Ironisnya, kerusakan jalan nampaknya hanya berujung pada keluhan dan kekecewaan para pihak pengguna jalan. Sedangkan langkah perbaikan nyata masih belum terealisir maksimal. Berbagai alasan pun hadir, mulai dari mencegah timbulnya ego sektoral di daerah, perlunya koordinasi matang, prosedur penganggaran yang rumit dan ketat, serta alasan lainnya.
Terkait kondisi ini, Tribun meminta penilaian dari pakar keuangan Negara, Drs Siswo Sujanto, DEA, melalui kontak telepon. Siswo merupakan Direktur Pusat Kajian Keuangan Negara dan Daerah Universitas Satria Artha Makassar.
Siswo telah terlibat aktif sebagai anggota tim penyusunan beberapa paket UU keuangan Negara dan perbendaharaan Negara. Ia juga menjadi ahli dalam beberapa kasus peradilan penting di level nasional, seperti kasus Bank Indonesia, Depsos RI, juga Sisminbakum.
“Pada prinsipnya negara harus menjamin kesejahteraan masyarakat. Caranya dengan memenuhi lima kebutuhan dasar. Yaitu keamanan dan ketertiban, peradilan, kesehatan, pendidikan, dan kesejahteraan umum. Termasuk dalam hal ini sarana prasarana jalan, jembatan, pencegah banjir, dan transportasi,” kata Siswo.
Kemudian agar tidak rancu, dibuatlah klasifikasi kewajiban berjenjang. “Kewajiban itu merupakan kewajiban negara kepada masyarakat. Karena kemampuan keuangan terbatas, maka dibebankan pada masing-masing pihak sesuai level pemerintahan. Karena dalam provinsi ada jalan penghubung antar kabupaten, maka dibiayai provinsi. Sedangkan jalan antar provinsi, dibiayai Negara melalui APBN,” katanya.
Namun menurut Siswo, pola ini tidaklah kaku. “Ada yang mengatakan, ada (klasifikasi, red) jalan negara, jalan provinsi, dan jalan kabupaten. Kalau ada kemampuan dan kelebihan anggaran, kabupaten juga bisa “ngomong”,” katanya. Sedangkan bilamana dibuat garis batas yang tegas dan kaku, maka masyarakat yang akan sengsara.

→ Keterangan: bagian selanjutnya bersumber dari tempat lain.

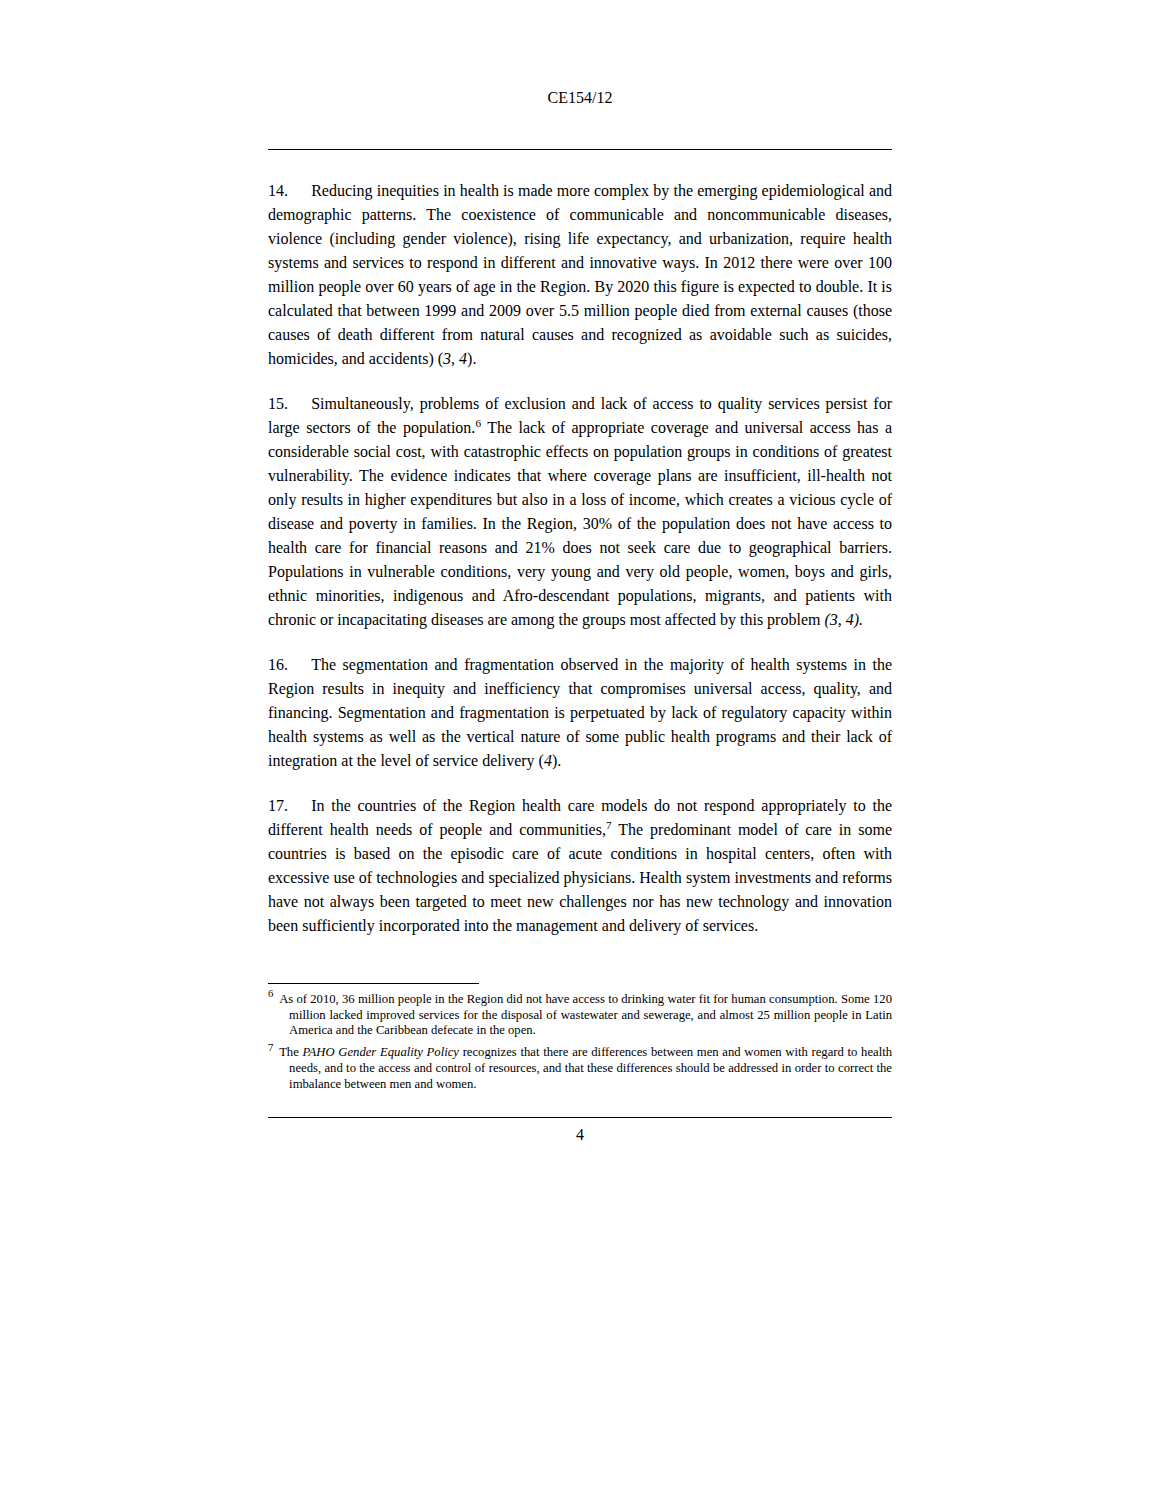CE154/12
14. Reducing inequities in health is made more complex by the emerging epidemiological and demographic patterns. The coexistence of communicable and noncommunicable diseases, violence (including gender violence), rising life expectancy, and urbanization, require health systems and services to respond in different and innovative ways. In 2012 there were over 100 million people over 60 years of age in the Region. By 2020 this figure is expected to double. It is calculated that between 1999 and 2009 over 5.5 million people died from external causes (those causes of death different from natural causes and recognized as avoidable such as suicides, homicides, and accidents) (3, 4).
15. Simultaneously, problems of exclusion and lack of access to quality services persist for large sectors of the population.6 The lack of appropriate coverage and universal access has a considerable social cost, with catastrophic effects on population groups in conditions of greatest vulnerability. The evidence indicates that where coverage plans are insufficient, ill-health not only results in higher expenditures but also in a loss of income, which creates a vicious cycle of disease and poverty in families. In the Region, 30% of the population does not have access to health care for financial reasons and 21% does not seek care due to geographical barriers. Populations in vulnerable conditions, very young and very old people, women, boys and girls, ethnic minorities, indigenous and Afro-descendant populations, migrants, and patients with chronic or incapacitating diseases are among the groups most affected by this problem (3, 4).
16. The segmentation and fragmentation observed in the majority of health systems in the Region results in inequity and inefficiency that compromises universal access, quality, and financing. Segmentation and fragmentation is perpetuated by lack of regulatory capacity within health systems as well as the vertical nature of some public health programs and their lack of integration at the level of service delivery (4).
17. In the countries of the Region health care models do not respond appropriately to the different health needs of people and communities,7 The predominant model of care in some countries is based on the episodic care of acute conditions in hospital centers, often with excessive use of technologies and specialized physicians. Health system investments and reforms have not always been targeted to meet new challenges nor has new technology and innovation been sufficiently incorporated into the management and delivery of services.
6As of 2010, 36 million people in the Region did not have access to drinking water fit for human consumption. Some 120 million lacked improved services for the disposal of wastewater and sewerage, and almost 25 million people in Latin America and the Caribbean defecate in the open.
7The PAHO Gender Equality Policy recognizes that there are differences between men and women with regard to health needs, and to the access and control of resources, and that these differences should be addressed in order to correct the imbalance between men and women.
4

Ia menilai, pembangunan dan pemeliharaan jalan negara atau provinsi oleh kabupaten/kota boleh dilaksanakan sebagai bentuk tanggungjawab untuk mensejahterakan rakyat. Untuk kasus di wilayah Kutim, keluhan tentang kondisi jalan muncul dari pengguna jalan negara, jalan provinsi, maupun jalan kabupaten di pedalaman.
“Pola itu boleh dilakukan sebagai bentuk tanggung jawab untuk mensejahterakan rakyat. Semua kembali pada nawaitu-nya (niatnya, red),” katanya. Dengan adanya garis batas, yang banyak terjadi adalah saling menunggu dalam perbaikan jalan.
“Bagaimanapun rakyat harus kita sejahterakan. Jalan negara yang berada di wilayah kita bisa kita perbaiki sendiri. Nantinya saat pemeriksaan keuangan, akan dijelaskan bahwa biaya provinsi belum turun,” katanya. Namun ia menekankan, pembiayaan haruslah dilakukan di wilayah adminisitratif daerah yang bersangkutan, dan bukan di wilayah administratif kabupaten lain.
Meskipun demikian, pada kasus khusus dan darurat, APBD Kabupaten bisa dilakukan untuk membantu pembiayaan pembangunan di luar daerah administratif dalam kondisi yang benar-benar genting.
“APBD memang hanya digunakan untuk kabupaten yang bersangkutan. Namun pada kasus khusus, misalnya ada bendungan di daerah lain yang hampir hancur yang letaknya berdekatan dengan daerah yang bersangkutan. Namun daerah pemilik bendungan tidak punya dana memperbaiki. Kalau bendungan dibiarkan, maka kedua wilayah akan hancur. Kita harus melihatnya pada konteks kewajiban negara mensejahterakan rakyat,” katanya.